***** Passage to read

Romanian rhythmic gymnast

Amalia Maria Lică (born 11 May 2009) is a Romanian rhythmic gymnast. She became the first junior European Champion for Romania by winning gold with clubs in 2022. She is also the 2025 World silver medalist with clubs.

== Early life ==
Lică began gymnastics at age 5. Her mother saw her dancing around the house and first took her to ballet classes, then enrolled her in rhythmic gymnastics.

== Career ==
Lică made her international debut in 2021, when she participated in the Irina Deleanu Cup.

=== Junior===
====2022====
In 2022, she became a junior. Her first competition was the Grand Prix in Moscow, where she won silver in the team competition. She also took part in the International Sofia Tournament, where she won silver with ribbon, and the Irina Deleanu Cup, where she won gold in all-around. In June she was selected for her first European Championships in Tel Aviv, Israel. There she won silver in teams with Christina Dragan. Individually, she won a historical gold in the clubs apparatus final, which made her the first junior individual European Champion from Romania.

====2023====
In 2023, she made her debut competing in the Italian Serie A championship, joining the club Eurogymnica Torino. In March she won bronze with clubs and gold with hoop at the Fellbach-Schminden tournament. A week later she won four golds at the Aphrodite Cup in Athens.

**********
***** Given information

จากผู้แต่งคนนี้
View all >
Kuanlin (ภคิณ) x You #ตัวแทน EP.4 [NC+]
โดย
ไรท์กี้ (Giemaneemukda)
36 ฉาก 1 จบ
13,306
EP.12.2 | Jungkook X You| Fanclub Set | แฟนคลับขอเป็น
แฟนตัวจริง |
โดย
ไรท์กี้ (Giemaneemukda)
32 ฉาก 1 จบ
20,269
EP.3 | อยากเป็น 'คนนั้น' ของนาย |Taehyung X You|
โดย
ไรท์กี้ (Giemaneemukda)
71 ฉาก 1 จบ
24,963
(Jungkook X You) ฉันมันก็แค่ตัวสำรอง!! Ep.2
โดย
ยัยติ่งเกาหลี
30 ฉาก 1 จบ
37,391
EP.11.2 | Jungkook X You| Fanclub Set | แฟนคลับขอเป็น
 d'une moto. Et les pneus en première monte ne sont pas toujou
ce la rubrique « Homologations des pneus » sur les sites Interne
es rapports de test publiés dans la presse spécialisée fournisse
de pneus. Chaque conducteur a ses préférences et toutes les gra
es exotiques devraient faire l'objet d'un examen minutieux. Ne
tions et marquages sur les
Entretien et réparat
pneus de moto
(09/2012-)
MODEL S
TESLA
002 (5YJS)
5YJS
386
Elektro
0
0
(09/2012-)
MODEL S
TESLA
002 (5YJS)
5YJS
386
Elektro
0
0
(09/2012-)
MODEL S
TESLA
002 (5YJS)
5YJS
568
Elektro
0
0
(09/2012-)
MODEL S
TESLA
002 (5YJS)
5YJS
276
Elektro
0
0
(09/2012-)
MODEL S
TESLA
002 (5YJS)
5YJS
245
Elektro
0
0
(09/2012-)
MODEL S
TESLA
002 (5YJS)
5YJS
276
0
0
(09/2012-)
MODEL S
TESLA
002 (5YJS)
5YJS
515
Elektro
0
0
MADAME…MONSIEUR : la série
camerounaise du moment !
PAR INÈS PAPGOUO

**********
***** Given information

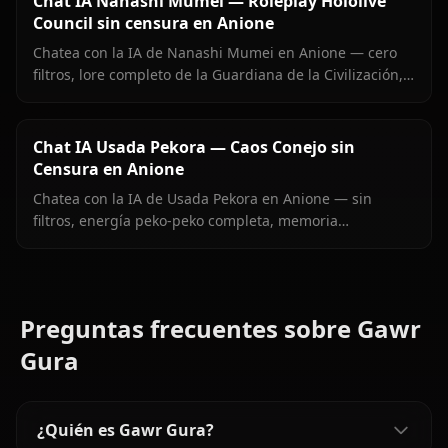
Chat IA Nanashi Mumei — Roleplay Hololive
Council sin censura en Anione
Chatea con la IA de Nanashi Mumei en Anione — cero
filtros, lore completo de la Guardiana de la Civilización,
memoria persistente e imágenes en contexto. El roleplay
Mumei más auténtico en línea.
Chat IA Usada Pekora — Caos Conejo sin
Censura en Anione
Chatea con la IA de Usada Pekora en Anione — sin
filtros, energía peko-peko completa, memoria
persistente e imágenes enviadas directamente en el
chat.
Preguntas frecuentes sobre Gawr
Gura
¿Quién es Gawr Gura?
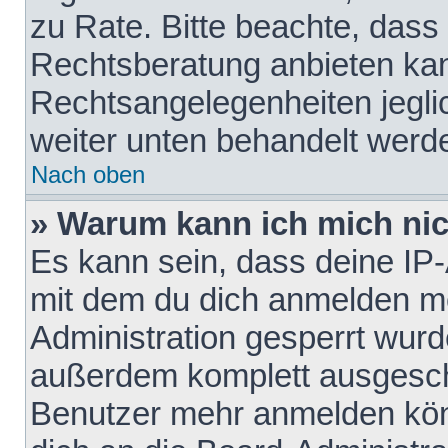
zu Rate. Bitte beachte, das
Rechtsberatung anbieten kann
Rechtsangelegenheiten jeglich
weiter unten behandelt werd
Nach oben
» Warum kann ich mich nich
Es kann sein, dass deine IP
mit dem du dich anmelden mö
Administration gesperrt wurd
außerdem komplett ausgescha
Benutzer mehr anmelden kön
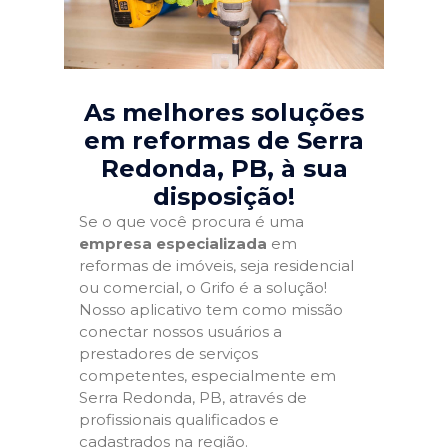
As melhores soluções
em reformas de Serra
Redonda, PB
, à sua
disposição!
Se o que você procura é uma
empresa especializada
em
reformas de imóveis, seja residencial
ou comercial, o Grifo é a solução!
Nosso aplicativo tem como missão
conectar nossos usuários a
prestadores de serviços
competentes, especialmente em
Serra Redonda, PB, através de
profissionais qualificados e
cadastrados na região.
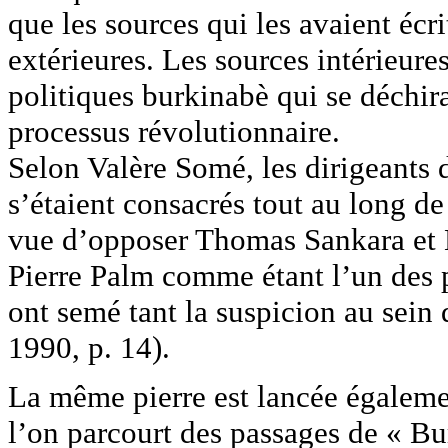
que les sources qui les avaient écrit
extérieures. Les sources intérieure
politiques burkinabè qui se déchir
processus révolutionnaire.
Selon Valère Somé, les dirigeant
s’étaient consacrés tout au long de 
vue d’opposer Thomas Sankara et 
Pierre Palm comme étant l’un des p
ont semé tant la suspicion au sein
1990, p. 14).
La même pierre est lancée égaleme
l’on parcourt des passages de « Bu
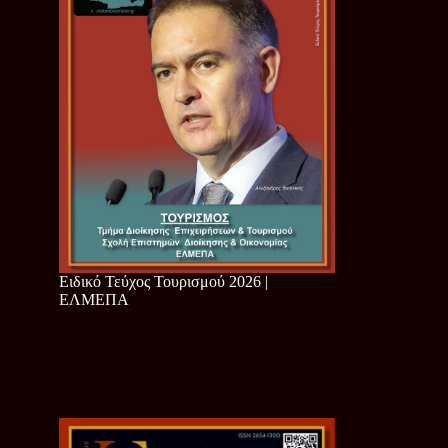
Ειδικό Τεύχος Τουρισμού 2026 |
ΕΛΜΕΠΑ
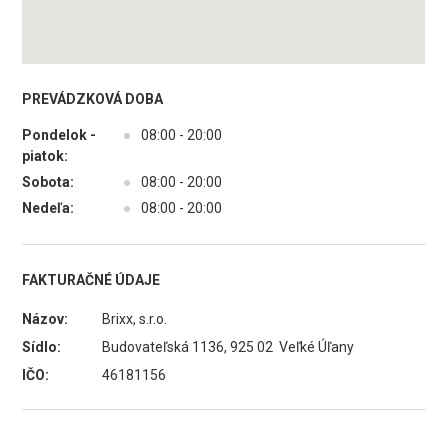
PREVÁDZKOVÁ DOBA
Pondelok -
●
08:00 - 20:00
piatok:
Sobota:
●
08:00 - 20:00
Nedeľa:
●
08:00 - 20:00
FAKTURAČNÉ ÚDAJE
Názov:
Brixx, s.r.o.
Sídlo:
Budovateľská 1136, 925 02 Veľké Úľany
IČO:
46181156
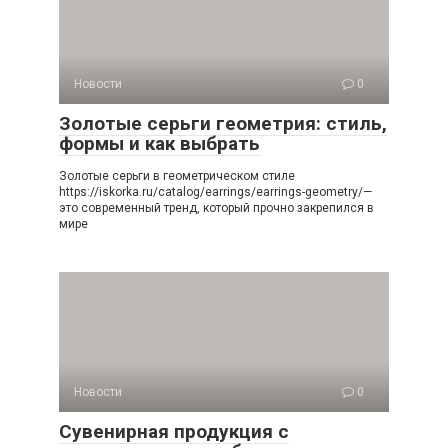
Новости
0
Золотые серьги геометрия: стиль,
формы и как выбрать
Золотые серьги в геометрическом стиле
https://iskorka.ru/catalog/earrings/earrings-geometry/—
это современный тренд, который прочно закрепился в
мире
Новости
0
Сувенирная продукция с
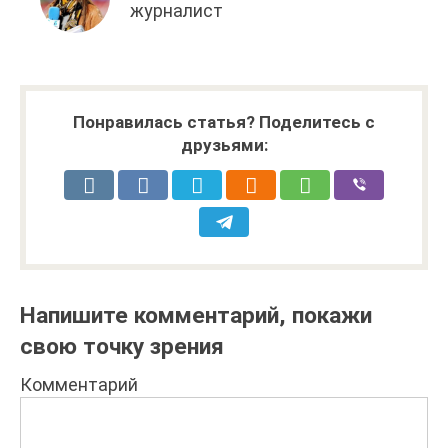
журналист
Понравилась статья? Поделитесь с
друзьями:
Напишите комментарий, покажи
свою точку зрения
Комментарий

**********

What you need to do:
a: Please copy the passage on the Romanian rhythmic gymnast between "Amalia Maria Lică" and "medalist with clubs.", inclusive.
b: According to the passage on the Romanian rhythmic gymnast, which club did Lică join when she began competing in the Italian Serie A championship?

Task-by-task results:
a:
Amalia Maria Lică (born 11 May 2009) is a Romanian rhythmic gymnast. She became the first junior European Champion for Romania by winning gold with clubs in 2022. She is also the 2025 World silver medalist with clubs.

b: Eurogymnica Torino